If you live just about anywhere in the U.S. (except for Florida, where I am), it’s been an awful couple of weather weeks.

It’s worse than cold. It’s snow, ice, wind, and temperatures no one expected in places no one has see this kind of weather in years, if ever. It’s a literal killer winter storm that’s taken the lives of children in their freezing homes, old people on breathing machines, families trying to stay warm in their cars. They died in house fires, from carbon monoxide poisoning, on the roads escaping the storm or heading into it to help others, and from lack of necessary medical care, such as dialysis, oxygen, or medication for chronic conditions.

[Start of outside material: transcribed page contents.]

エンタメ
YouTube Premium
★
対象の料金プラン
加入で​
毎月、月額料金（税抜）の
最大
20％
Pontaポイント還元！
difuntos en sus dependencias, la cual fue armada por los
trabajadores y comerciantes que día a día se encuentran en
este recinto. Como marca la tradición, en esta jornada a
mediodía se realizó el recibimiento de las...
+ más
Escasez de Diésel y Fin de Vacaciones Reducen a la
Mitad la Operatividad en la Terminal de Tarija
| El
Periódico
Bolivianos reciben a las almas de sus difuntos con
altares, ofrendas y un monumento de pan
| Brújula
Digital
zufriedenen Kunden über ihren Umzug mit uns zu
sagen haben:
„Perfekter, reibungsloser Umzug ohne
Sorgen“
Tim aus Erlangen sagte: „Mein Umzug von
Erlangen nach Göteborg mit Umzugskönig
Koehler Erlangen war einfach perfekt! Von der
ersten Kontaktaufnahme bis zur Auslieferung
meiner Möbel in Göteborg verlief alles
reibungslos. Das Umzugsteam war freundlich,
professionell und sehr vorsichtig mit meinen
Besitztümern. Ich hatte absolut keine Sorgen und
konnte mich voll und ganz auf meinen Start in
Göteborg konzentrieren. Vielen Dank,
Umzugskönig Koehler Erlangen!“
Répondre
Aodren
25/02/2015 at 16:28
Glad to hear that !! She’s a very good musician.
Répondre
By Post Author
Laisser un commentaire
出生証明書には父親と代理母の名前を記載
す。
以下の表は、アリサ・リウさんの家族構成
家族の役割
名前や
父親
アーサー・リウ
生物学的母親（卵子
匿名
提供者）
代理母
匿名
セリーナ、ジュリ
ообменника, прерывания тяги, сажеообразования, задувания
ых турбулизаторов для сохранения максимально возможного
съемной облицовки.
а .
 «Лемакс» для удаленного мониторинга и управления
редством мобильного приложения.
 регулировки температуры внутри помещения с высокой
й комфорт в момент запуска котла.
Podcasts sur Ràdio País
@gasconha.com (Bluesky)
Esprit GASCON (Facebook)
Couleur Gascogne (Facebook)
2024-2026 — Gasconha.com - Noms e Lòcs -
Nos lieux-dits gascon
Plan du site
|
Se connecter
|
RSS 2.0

While the seniors among us seem to suffer disproportionately in times of disaster, Winter Storm Uri, as it is now known, wasn’t picky about its victims. Nearly 70 dead in Texas alone, the youngest age seven and the oldest age 86. In the ruins of lives and homes, the state government has batted the blame from agency to agency, blaming everything from the unexpected weather (because the forecast for this storm, available days in advance, apparently was not important or just fake news) to the green new energy power used by the state (because unlike Texas’ non-winterized turbines, the properly maintained machinery used in Canada, Siberia, and Norway work just fine in even colder temperatures) to the unprepared power company (run by people selected by the state government, which chose the cheapest energy solution rather than the safest one).

Texas is the bulls-eye example of what happens when a state government forgets that it’s the people who have the real power. Individuals and small companies are stepping in and stepping up to help communities with food, water, blankets, and firewood. States are helping by sending power crews to fix downed power lines. Hospitals already overwhelmed by coronavirus cases are making room where they can for patients moved from other facilities closed due to lack of power and water. If you want to help states across the country, you can donate to the Red Cross here. If you specifically want to assist the state of Texas, this link is for the Houston area, and this link is for other areas. One of the world’s most respected chefs, Jose Andres, led his World Central Kitchen into Texas to feed people, as he does anywhere in the world where there’s a need. You can donate to his organization here.

Disasters like this don’t stop to ask your date of birth, your race, or your political party. They just barrel through your hometown and take down everything, including its heart and soul. But there’s always some good folks showing up as the feed-and-clean crew, ready to help.